Chimie


C’est quoi la chimie dans ta tête ?
Tu mélanges le sexe et les dettes,
les jours de deuil et les fêtes,
envie de bien faire et ne rien faire,
c’est quoi la chimie dans ta tête ?

Metro_2


Comme une cuillère tournant dans un pot vide, je parcours cette poudrière sous ces néons livides, bienvenue dans la fourmilière !

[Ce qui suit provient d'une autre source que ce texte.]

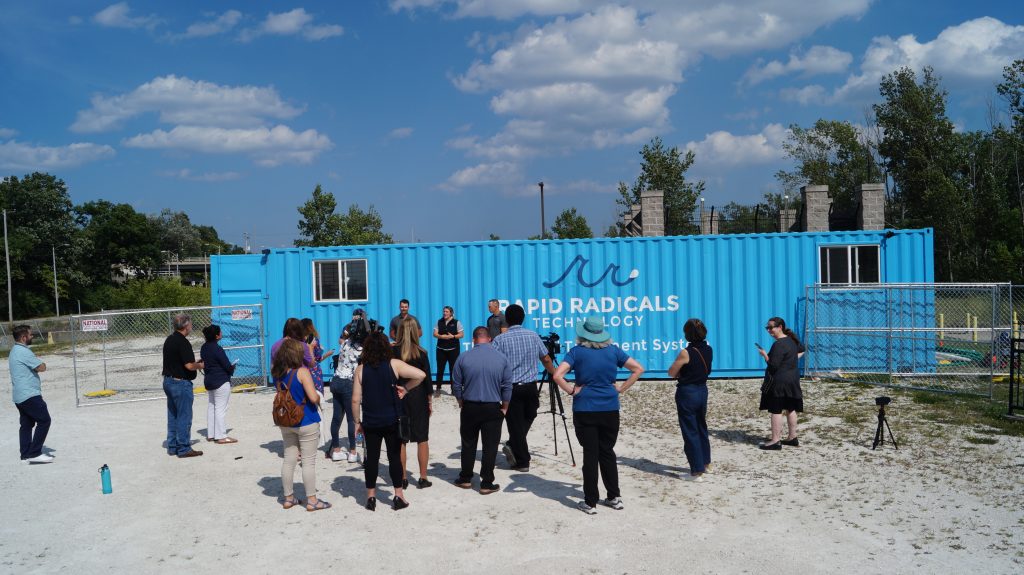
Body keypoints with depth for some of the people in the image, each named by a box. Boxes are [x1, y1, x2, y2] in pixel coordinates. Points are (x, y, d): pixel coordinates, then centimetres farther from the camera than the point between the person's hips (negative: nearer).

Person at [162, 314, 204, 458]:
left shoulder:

Chaque jour, je sens impérieusement ou confusément que j’ai quelque chose à découvrir, à entreprendre, à améliorer, c’est l’irrésistible persistance de la création.

Le goût de l’univers


L’univers aurait bel et bien une «odeur» de rhum et un «goût» de framboise, découverte par radiostélécopie au centre de notre univers le formiate d’éthyle est la molécule à l’origine de l’odeur du rhum et du goût de la framboise, preuve d’une présence divine ? Ochun ?

Tristes Tropiques !


Allongé sur la plage, je regarde l’horizon,
indolence et couleurs à l’unisson,
la carte postale s’offre comme une exhibition,
banal mirage ou illusion ?
Et puis rapidement, apparaissent dans mon champ de vision
des t-shirts idiots, coiffés de casquettes à la con,
tatoués comme des footballeurs sous les néons
serviettes en formation,
comme au tir aux pigeons,
les loisirs en location,
fin de l’hibernation,
Et au fond de la plage,
sortant d’une paillote,
de puissantes enceintes jouent…
une Chill-out de merde !

Je reste dans cette position,
alternant la vision de mes orteils,
avec celle de cet échantillon,
d’humains dorés au soleil.
J’observe le vestiaire de ces «Robinson»,
code vestimentaire tendance coléoptère.
Se met alors en place une rotation,
essayer de capter la lumière,
s’offrir aux rayons
mortels de la stratosphère.
Sous les gifles du soleil,
les corps deviennent miroir
et se «mieeelllll».
De mes lunettes noires,
je savoure pêle-mêle,
les paillettes ivoires,
de salinité charnelle,
mélangeant rôtissoire
et péché véniel.
Et au fond de la plage,
sortant d’une paillote,
de puissantes enceintes jouent…
une Chill-out de merde !

Pont :
Et tout à coup,
au beau milieu de cet endroit,
une odeur de crème solaire,
me conduit tout droit,
vers une vision singulière
soulignée en gras.
Je jure alors que pour ma réincarnation,
je veux sans mystère,
ni panda, ni papillon, ni lion,
me changer en crème solaire,
en spray, en bombe, en lotion,
particules sans frontière,
en douce friction
se jouant des barrières
en tissu, en soie ou en coton,
sous les brassières,
sur les peaux sans distinction,
évitant la matière,
se glissant sur tous les fronts,
un bonheur libertaire,
n’acceptant pour relation,
que l’épider-m.

Cela pourrait être n’importe quelle plage,
de n’importe quel continent,
n’importe quel mixage,
mais c’est juste un arrondissement
du village global.
Comme des enfants construisant un château de sable,
ils parlent toutes les langues, mais ne respectent que dalle,

Et puis, il y a ceux qui font tourner la boutique,
discrets, souriants et authentiques,
aimables avec les concentriques,
fatalistes et angéliques,
hospitaliers avec charité.
Infatigable ! marchands de sable,
ils proposent leurs produits aux chalands
tolérants et aimables,
comme des nurses avec des patients,

Tristes Tropiques !

furieux zombie


Il part de bon matin comme un furieux zombie, comme un valeureux chien affamé, humilié par la fatalité qui l’oblige à se lever, aimant tellement son boulot que lui viennent instantanément des idées de suicide.

Lucide


Arrêté à ce carrefour, au volant de son véhicule, numéro 1.59.12.75 vient de se rendre compte qu’il n’existait pas et alors que le croisement est plein, il enfonce violemment l’accélérateur mettant un terme à cette illusion.

« Caguer »


P’tits chefs de l’administration,
banques et relations,
foutus verrues de la nation,
je rêve de « caguer » sur vos bureaux.

Stars de la communication,
coopération et domination,
représentant du marathon,
je rêve de « caguer » sur vos bureaux.